Stored items:
Content starts

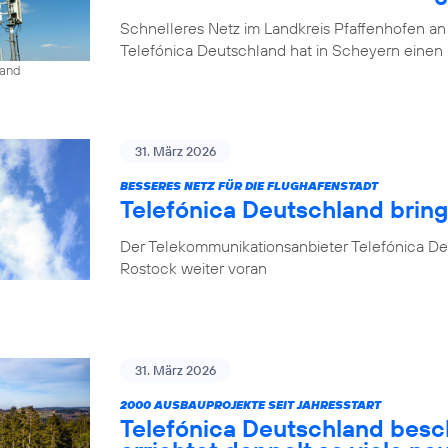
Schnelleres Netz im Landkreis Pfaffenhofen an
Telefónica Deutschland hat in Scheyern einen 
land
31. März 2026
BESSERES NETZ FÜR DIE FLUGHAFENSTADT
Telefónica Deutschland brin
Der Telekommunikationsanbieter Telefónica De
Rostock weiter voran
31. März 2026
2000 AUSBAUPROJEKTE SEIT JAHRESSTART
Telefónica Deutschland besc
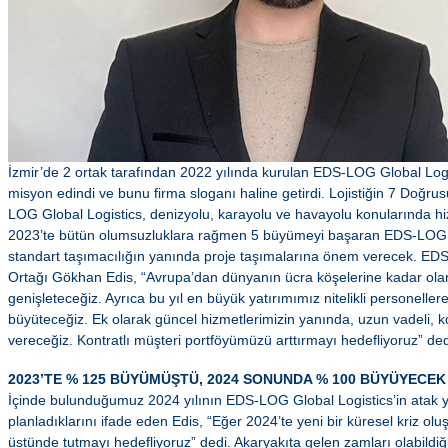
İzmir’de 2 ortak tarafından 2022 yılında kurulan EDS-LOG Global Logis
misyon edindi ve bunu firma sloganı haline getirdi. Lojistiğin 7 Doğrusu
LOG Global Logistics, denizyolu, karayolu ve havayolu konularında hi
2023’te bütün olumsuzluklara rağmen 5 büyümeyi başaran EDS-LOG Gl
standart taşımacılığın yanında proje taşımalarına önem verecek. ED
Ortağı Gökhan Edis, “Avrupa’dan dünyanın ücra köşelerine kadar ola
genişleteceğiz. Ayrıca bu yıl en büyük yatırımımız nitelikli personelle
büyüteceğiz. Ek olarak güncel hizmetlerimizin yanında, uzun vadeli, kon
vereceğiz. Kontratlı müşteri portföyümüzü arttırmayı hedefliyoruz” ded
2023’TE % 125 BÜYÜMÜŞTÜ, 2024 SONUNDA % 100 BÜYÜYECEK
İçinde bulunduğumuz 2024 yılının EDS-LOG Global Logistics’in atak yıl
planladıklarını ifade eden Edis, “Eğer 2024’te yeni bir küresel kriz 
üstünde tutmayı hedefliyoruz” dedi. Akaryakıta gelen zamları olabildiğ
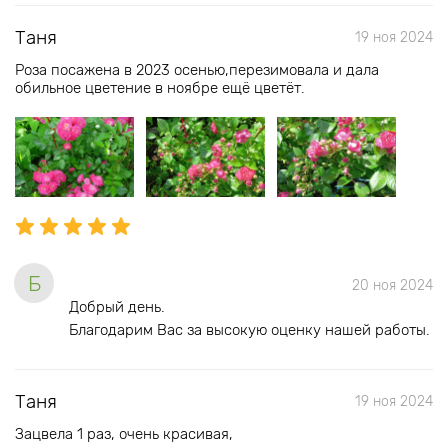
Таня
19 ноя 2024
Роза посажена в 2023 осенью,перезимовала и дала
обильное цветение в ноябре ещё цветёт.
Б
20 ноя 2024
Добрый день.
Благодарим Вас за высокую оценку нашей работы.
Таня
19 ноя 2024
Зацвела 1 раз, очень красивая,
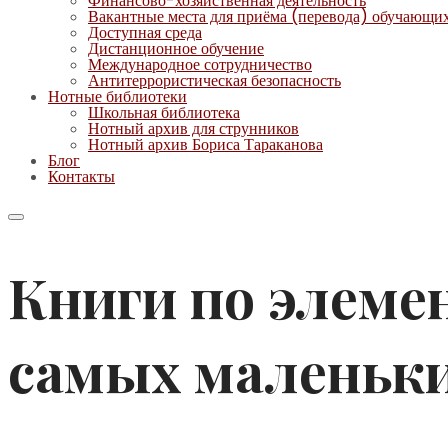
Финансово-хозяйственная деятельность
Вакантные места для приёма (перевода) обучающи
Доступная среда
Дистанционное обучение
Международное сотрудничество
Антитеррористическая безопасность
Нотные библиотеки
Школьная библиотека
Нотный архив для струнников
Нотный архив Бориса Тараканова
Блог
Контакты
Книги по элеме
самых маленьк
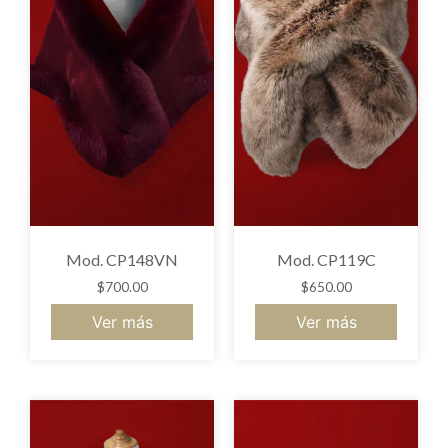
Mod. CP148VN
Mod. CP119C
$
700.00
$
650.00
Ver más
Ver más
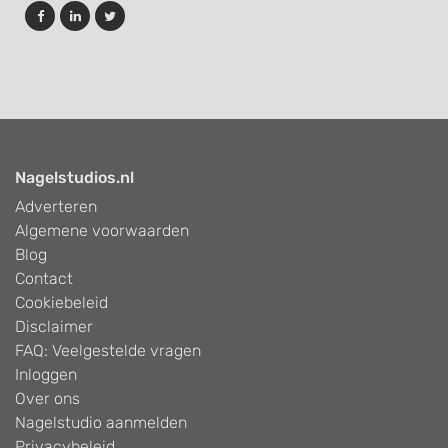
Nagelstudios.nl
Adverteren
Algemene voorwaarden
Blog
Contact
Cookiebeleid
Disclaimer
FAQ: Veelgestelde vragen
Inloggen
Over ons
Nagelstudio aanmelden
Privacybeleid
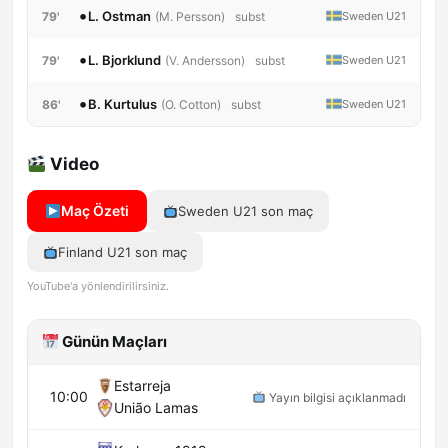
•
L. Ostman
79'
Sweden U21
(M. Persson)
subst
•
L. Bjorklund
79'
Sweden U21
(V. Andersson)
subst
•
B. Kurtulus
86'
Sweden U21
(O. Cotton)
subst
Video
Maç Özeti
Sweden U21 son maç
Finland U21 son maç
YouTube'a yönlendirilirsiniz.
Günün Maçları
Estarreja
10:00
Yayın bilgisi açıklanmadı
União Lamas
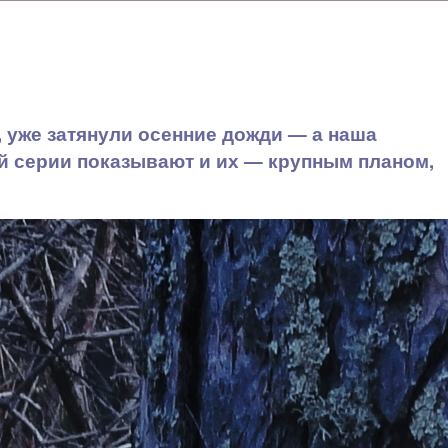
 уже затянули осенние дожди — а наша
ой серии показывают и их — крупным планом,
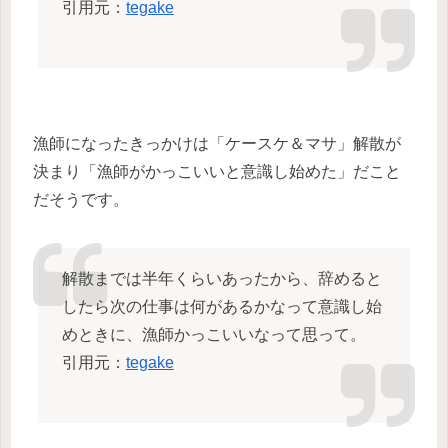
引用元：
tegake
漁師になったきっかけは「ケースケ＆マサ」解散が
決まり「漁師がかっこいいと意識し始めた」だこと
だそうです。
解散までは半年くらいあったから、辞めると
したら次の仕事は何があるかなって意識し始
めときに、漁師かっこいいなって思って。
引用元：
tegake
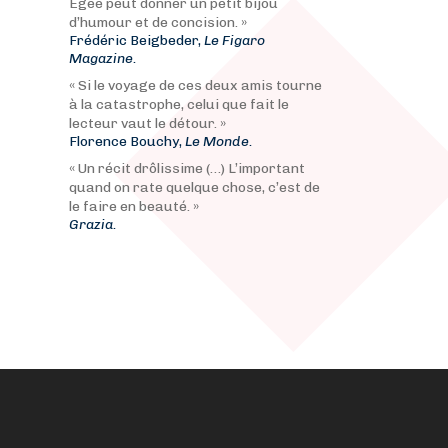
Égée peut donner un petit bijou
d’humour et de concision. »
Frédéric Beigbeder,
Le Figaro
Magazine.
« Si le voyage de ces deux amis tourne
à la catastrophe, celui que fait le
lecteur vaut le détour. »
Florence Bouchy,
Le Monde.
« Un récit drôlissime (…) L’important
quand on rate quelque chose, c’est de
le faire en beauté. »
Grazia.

Content ends

> EXERCISE AIM:
Each line in the records above should be reproduced exactly; images are not copied.

> EXERCISE OUTPUT:
Schnelleres Netz im Landkreis Pfaffenhofen an
Telefónica Deutschland hat in Scheyern einen 
land
31. März 2026
BESSERES NETZ FÜR DIE FLUGHAFENSTADT
Telefónica Deutschland brin
Der Telekommunikationsanbieter Telefónica De
Rostock weiter voran
31. März 2026
2000 AUSBAUPROJEKTE SEIT JAHRESSTART
Telefónica Deutschland besc
İzmir’de 2 ortak tarafından 2022 yılında kurulan EDS-LOG Global Logis
misyon edindi ve bunu firma sloganı haline getirdi. Lojistiğin 7 Doğrusu
LOG Global Logistics, denizyolu, karayolu ve havayolu konularında hi
2023’te bütün olumsuzluklara rağmen 5 büyümeyi başaran EDS-LOG Gl
standart taşımacılığın yanında proje taşımalarına önem verecek. ED
Ortağı Gökhan Edis, “Avrupa’dan dünyanın ücra köşelerine kadar ola
genişleteceğiz. Ayrıca bu yıl en büyük yatırımımız nitelikli personelle
büyüteceğiz. Ek olarak güncel hizmetlerimizin yanında, uzun vadeli, kon
vereceğiz. Kontratlı müşteri portföyümüzü arttırmayı hedefliyoruz” ded
2023’TE % 125 BÜYÜMÜŞTÜ, 2024 SONUNDA % 100 BÜYÜYECEK
İçinde bulunduğumuz 2024 yılının EDS-LOG Global Logistics’in atak yıl
planladıklarını ifade eden Edis, “Eğer 2024’te yeni bir küresel kriz 
üstünde tutmayı hedefliyoruz” dedi. Akaryakıta gelen zamları olabildiğ
Таня
19 ноя 2024
Роза посажена в 2023 осенью,перезимовала и дала
обильное цветение в ноябре ещё цветёт.
Б
20 ноя 2024
Добрый день.
Благодарим Вас за высокую оценку нашей работы.
Таня
19 ноя 2024
Зацвела 1 раз, очень красивая,
Финансово-хозяйственная деятельность
Вакантные места для приёма (перевода) обучающи
Доступная среда
Дистанционное обучение
Международное сотрудничество
Антитеррористическая безопасность
Нотные библиотеки
Школьная библиотека
Нотный архив для струнников
Нотный архив Бориса Тараканова
Блог
Контакты
Книги по элеме
самых маленьк
Mod. CP148VN
Mod. CP119C
$
700.00
$
650.00
Ver más
Ver más
Nagelstudios.nl
Adverteren
Algemene voorwaarden
Blog
Contact
Cookiebeleid
Disclaimer
FAQ: Veelgestelde vragen
Inloggen
Over ons
Nagelstudio aanmelden
Privacybeleid
•
L. Ostman
79'
Sweden U21
(M. Persson)
subst
•
L. Bjorklund
79'
Sweden U21
(V. Andersson)
subst
•
B. Kurtulus
86'
Sweden U21
(O. Cotton)
subst
Video
Maç Özeti
Sweden U21 son maç
Finland U21 son maç
YouTube'a yönlendirilirsiniz.
Günün Maçları
Estarreja
10:00
Yayın bilgisi açıklanmadı
União Lamas
 уже затянули осенние дожди — а наша
ой серии показывают и их — крупным планом,
引用元：
tegake
漁師になったきっかけは「ケースケ＆マサ」解散が
決まり「漁師がかっこいいと意識し始めた」だこと
だそうです。
解散までは半年くらいあったから、辞めると
したら次の仕事は何があるかなって意識し始
めときに、漁師かっこいいなって思って。
引用元：
tegake
Égée peut donner un petit bijou
d’humour et de concision. »
Frédéric Beigbeder,
Le Figaro
Magazine.
« Si le voyage de ces deux amis tourne
à la catastrophe, celui que fait le
lecteur vaut le détour. »
Florence Bouchy,
Le Monde.
« Un récit drôlissime (…) L’important
quand on rate quelque chose, c’est de
le faire en beauté. »
Grazia.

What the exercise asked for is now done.